**Task prompt:**
A word-for-word reproduction of the listing is required.
=== Exercise data ===
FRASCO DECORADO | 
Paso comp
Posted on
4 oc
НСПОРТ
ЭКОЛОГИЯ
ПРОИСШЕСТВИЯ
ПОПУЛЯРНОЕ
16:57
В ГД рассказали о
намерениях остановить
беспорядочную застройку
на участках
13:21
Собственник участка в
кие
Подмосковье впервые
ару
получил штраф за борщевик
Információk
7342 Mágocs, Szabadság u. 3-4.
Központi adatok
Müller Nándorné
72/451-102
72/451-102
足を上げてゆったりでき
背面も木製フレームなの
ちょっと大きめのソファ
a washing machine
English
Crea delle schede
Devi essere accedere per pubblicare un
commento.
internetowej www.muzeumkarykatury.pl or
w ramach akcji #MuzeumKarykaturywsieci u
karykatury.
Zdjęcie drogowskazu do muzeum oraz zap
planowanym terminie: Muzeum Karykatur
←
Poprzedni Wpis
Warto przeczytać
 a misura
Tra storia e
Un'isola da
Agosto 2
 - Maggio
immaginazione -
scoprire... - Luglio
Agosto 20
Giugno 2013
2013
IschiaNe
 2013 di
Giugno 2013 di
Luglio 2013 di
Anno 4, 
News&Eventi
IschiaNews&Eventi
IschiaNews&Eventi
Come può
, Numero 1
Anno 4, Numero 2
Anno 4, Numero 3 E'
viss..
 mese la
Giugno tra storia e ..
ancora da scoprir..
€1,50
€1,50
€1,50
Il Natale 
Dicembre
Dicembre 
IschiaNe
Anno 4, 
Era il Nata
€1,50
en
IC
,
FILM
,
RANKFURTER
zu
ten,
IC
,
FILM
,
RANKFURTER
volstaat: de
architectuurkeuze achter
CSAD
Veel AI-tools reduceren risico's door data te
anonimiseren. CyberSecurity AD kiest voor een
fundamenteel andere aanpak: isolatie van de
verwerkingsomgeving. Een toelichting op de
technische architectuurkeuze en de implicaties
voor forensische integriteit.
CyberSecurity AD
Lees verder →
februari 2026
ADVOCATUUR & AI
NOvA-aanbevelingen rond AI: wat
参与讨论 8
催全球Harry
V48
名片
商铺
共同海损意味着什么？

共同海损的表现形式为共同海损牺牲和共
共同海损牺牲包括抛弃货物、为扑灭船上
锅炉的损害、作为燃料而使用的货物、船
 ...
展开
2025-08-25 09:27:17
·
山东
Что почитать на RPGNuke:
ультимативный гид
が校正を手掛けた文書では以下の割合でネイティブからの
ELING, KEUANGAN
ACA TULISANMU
===
**Task response:**
FRASCO DECORADO | 
Paso comp
Posted on
4 oc
НСПОРТ
ЭКОЛОГИЯ
ПРОИСШЕСТВИЯ
ПОПУЛЯРНОЕ
16:57
В ГД рассказали о
намерениях остановить
беспорядочную застройку
на участках
13:21
Собственник участка в
кие
Подмосковье впервые
ару
получил штраф за борщевик
Információk
7342 Mágocs, Szabadság u. 3-4.
Központi adatok
Müller Nándorné
72/451-102
72/451-102
足を上げてゆったりでき
背面も木製フレームなの
ちょっと大きめのソファ
a washing machine
English
Crea delle schede
Devi essere accedere per pubblicare un
commento.
internetowej www.muzeumkarykatury.pl or
w ramach akcji #MuzeumKarykaturywsieci u
karykatury.
Zdjęcie drogowskazu do muzeum oraz zap
planowanym terminie: Muzeum Karykatur
←
Poprzedni Wpis
Warto przeczytać
 a misura
Tra storia e
Un'isola da
Agosto 2
 - Maggio
immaginazione -
scoprire... - Luglio
Agosto 20
Giugno 2013
2013
IschiaNe
 2013 di
Giugno 2013 di
Luglio 2013 di
Anno 4, 
News&Eventi
IschiaNews&Eventi
IschiaNews&Eventi
Come può
, Numero 1
Anno 4, Numero 2
Anno 4, Numero 3 E'
viss..
 mese la
Giugno tra storia e ..
ancora da scoprir..
€1,50
€1,50
€1,50
Il Natale 
Dicembre
Dicembre 
IschiaNe
Anno 4, 
Era il Nata
€1,50
en
IC
,
FILM
,
RANKFURTER
zu
ten,
IC
,
FILM
,
RANKFURTER
volstaat: de
architectuurkeuze achter
CSAD
Veel AI-tools reduceren risico's door data te
anonimiseren. CyberSecurity AD kiest voor een
fundamenteel andere aanpak: isolatie van de
verwerkingsomgeving. Een toelichting op de
technische architectuurkeuze en de implicaties
voor forensische integriteit.
CyberSecurity AD
Lees verder →
februari 2026
ADVOCATUUR & AI
NOvA-aanbevelingen rond AI: wat
参与讨论 8
催全球Harry
V48
名片
商铺
共同海损意味着什么？

共同海损的表现形式为共同海损牺牲和共
共同海损牺牲包括抛弃货物、为扑灭船上
锅炉的损害、作为燃料而使用的货物、船
 ...
展开
2025-08-25 09:27:17
·
山东
Что почитать на RPGNuke:
ультимативный гид
が校正を手掛けた文書では以下の割合でネイティブからの
ELING, KEUANGAN
ACA TULISANMU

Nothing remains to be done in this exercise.